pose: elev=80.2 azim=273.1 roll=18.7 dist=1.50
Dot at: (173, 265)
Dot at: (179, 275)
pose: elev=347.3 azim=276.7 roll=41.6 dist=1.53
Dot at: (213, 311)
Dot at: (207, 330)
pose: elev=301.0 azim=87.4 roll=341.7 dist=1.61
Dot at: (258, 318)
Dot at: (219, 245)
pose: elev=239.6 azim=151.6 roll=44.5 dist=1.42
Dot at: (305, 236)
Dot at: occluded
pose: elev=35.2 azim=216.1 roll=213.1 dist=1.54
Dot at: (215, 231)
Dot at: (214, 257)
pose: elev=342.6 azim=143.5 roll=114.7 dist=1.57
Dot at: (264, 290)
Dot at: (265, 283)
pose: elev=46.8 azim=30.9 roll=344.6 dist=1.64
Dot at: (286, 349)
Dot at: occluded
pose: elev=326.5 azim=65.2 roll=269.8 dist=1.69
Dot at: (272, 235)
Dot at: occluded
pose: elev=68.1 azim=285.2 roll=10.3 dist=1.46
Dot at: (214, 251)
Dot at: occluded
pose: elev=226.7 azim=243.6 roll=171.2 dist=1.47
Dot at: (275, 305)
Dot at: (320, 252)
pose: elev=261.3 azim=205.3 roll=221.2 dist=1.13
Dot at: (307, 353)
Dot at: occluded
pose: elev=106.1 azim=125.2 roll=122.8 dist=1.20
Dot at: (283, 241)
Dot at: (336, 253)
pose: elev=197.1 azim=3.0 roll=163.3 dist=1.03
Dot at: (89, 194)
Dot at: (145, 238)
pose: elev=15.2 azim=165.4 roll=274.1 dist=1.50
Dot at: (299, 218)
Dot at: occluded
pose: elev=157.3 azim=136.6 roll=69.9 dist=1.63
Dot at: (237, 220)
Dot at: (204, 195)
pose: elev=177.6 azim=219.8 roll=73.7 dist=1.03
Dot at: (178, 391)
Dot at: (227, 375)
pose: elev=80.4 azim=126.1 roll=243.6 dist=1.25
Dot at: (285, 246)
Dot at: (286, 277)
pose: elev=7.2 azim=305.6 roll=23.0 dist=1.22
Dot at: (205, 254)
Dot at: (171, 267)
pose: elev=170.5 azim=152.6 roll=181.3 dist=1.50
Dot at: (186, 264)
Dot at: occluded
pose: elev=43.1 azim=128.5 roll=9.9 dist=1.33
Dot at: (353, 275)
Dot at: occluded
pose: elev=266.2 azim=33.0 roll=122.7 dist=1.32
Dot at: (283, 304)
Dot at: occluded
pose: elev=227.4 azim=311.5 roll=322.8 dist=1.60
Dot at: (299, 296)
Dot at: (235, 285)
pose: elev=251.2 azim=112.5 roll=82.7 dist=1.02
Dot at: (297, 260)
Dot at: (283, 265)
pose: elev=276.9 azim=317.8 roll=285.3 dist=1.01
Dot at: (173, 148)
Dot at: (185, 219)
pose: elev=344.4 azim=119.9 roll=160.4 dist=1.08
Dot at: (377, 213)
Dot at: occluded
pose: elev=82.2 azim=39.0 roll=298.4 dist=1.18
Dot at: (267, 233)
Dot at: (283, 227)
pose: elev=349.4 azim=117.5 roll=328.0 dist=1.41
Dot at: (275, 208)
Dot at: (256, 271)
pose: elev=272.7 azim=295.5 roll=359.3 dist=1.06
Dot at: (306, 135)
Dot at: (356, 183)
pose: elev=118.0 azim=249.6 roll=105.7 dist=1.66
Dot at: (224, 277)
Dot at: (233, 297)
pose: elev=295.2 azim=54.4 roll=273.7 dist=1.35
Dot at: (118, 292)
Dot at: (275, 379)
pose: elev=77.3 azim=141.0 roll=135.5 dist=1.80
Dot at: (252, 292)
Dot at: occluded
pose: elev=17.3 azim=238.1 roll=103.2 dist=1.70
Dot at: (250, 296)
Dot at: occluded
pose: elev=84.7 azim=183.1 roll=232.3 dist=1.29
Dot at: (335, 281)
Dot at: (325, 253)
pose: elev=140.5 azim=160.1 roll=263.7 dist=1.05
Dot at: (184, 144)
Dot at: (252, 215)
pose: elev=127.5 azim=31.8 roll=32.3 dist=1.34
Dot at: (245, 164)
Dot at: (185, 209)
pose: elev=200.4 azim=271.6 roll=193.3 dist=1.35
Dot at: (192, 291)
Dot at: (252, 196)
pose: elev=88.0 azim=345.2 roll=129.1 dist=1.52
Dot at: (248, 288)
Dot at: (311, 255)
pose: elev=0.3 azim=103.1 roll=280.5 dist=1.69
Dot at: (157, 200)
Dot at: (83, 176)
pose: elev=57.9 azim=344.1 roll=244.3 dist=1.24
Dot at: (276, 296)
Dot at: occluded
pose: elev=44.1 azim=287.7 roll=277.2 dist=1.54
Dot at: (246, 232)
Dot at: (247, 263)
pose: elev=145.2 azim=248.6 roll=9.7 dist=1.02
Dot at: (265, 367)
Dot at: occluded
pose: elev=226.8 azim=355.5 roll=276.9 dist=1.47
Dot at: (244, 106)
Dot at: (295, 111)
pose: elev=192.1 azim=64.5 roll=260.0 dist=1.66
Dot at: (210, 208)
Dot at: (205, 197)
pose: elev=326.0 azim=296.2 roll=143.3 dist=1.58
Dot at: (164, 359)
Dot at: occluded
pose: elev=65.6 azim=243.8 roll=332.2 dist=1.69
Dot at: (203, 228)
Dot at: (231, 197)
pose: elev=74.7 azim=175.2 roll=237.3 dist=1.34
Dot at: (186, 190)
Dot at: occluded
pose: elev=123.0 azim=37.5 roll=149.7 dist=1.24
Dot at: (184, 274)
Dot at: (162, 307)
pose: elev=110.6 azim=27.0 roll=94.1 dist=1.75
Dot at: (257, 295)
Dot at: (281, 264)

== Exercise brief ==
Reproduce the entire listing above line for line, changing nothing.

== Written answer ==
pose: elev=80.2 azim=273.1 roll=18.7 dist=1.50
Dot at: (173, 265)
Dot at: (179, 275)
pose: elev=347.3 azim=276.7 roll=41.6 dist=1.53
Dot at: (213, 311)
Dot at: (207, 330)
pose: elev=301.0 azim=87.4 roll=341.7 dist=1.61
Dot at: (258, 318)
Dot at: (219, 245)
pose: elev=239.6 azim=151.6 roll=44.5 dist=1.42
Dot at: (305, 236)
Dot at: occluded
pose: elev=35.2 azim=216.1 roll=213.1 dist=1.54
Dot at: (215, 231)
Dot at: (214, 257)
pose: elev=342.6 azim=143.5 roll=114.7 dist=1.57
Dot at: (264, 290)
Dot at: (265, 283)
pose: elev=46.8 azim=30.9 roll=344.6 dist=1.64
Dot at: (286, 349)
Dot at: occluded
pose: elev=326.5 azim=65.2 roll=269.8 dist=1.69
Dot at: (272, 235)
Dot at: occluded
pose: elev=68.1 azim=285.2 roll=10.3 dist=1.46
Dot at: (214, 251)
Dot at: occluded
pose: elev=226.7 azim=243.6 roll=171.2 dist=1.47
Dot at: (275, 305)
Dot at: (320, 252)
pose: elev=261.3 azim=205.3 roll=221.2 dist=1.13
Dot at: (307, 353)
Dot at: occluded
pose: elev=106.1 azim=125.2 roll=122.8 dist=1.20
Dot at: (283, 241)
Dot at: (336, 253)
pose: elev=197.1 azim=3.0 roll=163.3 dist=1.03
Dot at: (89, 194)
Dot at: (145, 238)
pose: elev=15.2 azim=165.4 roll=274.1 dist=1.50
Dot at: (299, 218)
Dot at: occluded
pose: elev=157.3 azim=136.6 roll=69.9 dist=1.63
Dot at: (237, 220)
Dot at: (204, 195)
pose: elev=177.6 azim=219.8 roll=73.7 dist=1.03
Dot at: (178, 391)
Dot at: (227, 375)
pose: elev=80.4 azim=126.1 roll=243.6 dist=1.25
Dot at: (285, 246)
Dot at: (286, 277)
pose: elev=7.2 azim=305.6 roll=23.0 dist=1.22
Dot at: (205, 254)
Dot at: (171, 267)
pose: elev=170.5 azim=152.6 roll=181.3 dist=1.50
Dot at: (186, 264)
Dot at: occluded
pose: elev=43.1 azim=128.5 roll=9.9 dist=1.33
Dot at: (353, 275)
Dot at: occluded
pose: elev=266.2 azim=33.0 roll=122.7 dist=1.32
Dot at: (283, 304)
Dot at: occluded
pose: elev=227.4 azim=311.5 roll=322.8 dist=1.60
Dot at: (299, 296)
Dot at: (235, 285)
pose: elev=251.2 azim=112.5 roll=82.7 dist=1.02
Dot at: (297, 260)
Dot at: (283, 265)
pose: elev=276.9 azim=317.8 roll=285.3 dist=1.01
Dot at: (173, 148)
Dot at: (185, 219)
pose: elev=344.4 azim=119.9 roll=160.4 dist=1.08
Dot at: (377, 213)
Dot at: occluded
pose: elev=82.2 azim=39.0 roll=298.4 dist=1.18
Dot at: (267, 233)
Dot at: (283, 227)
pose: elev=349.4 azim=117.5 roll=328.0 dist=1.41
Dot at: (275, 208)
Dot at: (256, 271)
pose: elev=272.7 azim=295.5 roll=359.3 dist=1.06
Dot at: (306, 135)
Dot at: (356, 183)
pose: elev=118.0 azim=249.6 roll=105.7 dist=1.66
Dot at: (224, 277)
Dot at: (233, 297)
pose: elev=295.2 azim=54.4 roll=273.7 dist=1.35
Dot at: (118, 292)
Dot at: (275, 379)
pose: elev=77.3 azim=141.0 roll=135.5 dist=1.80
Dot at: (252, 292)
Dot at: occluded
pose: elev=17.3 azim=238.1 roll=103.2 dist=1.70
Dot at: (250, 296)
Dot at: occluded
pose: elev=84.7 azim=183.1 roll=232.3 dist=1.29
Dot at: (335, 281)
Dot at: (325, 253)
pose: elev=140.5 azim=160.1 roll=263.7 dist=1.05
Dot at: (184, 144)
Dot at: (252, 215)
pose: elev=127.5 azim=31.8 roll=32.3 dist=1.34
Dot at: (245, 164)
Dot at: (185, 209)
pose: elev=200.4 azim=271.6 roll=193.3 dist=1.35
Dot at: (192, 291)
Dot at: (252, 196)
pose: elev=88.0 azim=345.2 roll=129.1 dist=1.52
Dot at: (248, 288)
Dot at: (311, 255)
pose: elev=0.3 azim=103.1 roll=280.5 dist=1.69
Dot at: (157, 200)
Dot at: (83, 176)
pose: elev=57.9 azim=344.1 roll=244.3 dist=1.24
Dot at: (276, 296)
Dot at: occluded
pose: elev=44.1 azim=287.7 roll=277.2 dist=1.54
Dot at: (246, 232)
Dot at: (247, 263)
pose: elev=145.2 azim=248.6 roll=9.7 dist=1.02
Dot at: (265, 367)
Dot at: occluded
pose: elev=226.8 azim=355.5 roll=276.9 dist=1.47
Dot at: (244, 106)
Dot at: (295, 111)
pose: elev=192.1 azim=64.5 roll=260.0 dist=1.66
Dot at: (210, 208)
Dot at: (205, 197)
pose: elev=326.0 azim=296.2 roll=143.3 dist=1.58
Dot at: (164, 359)
Dot at: occluded
pose: elev=65.6 azim=243.8 roll=332.2 dist=1.69
Dot at: (203, 228)
Dot at: (231, 197)
pose: elev=74.7 azim=175.2 roll=237.3 dist=1.34
Dot at: (186, 190)
Dot at: occluded
pose: elev=123.0 azim=37.5 roll=149.7 dist=1.24
Dot at: (184, 274)
Dot at: (162, 307)
pose: elev=110.6 azim=27.0 roll=94.1 dist=1.75
Dot at: (257, 295)
Dot at: (281, 264)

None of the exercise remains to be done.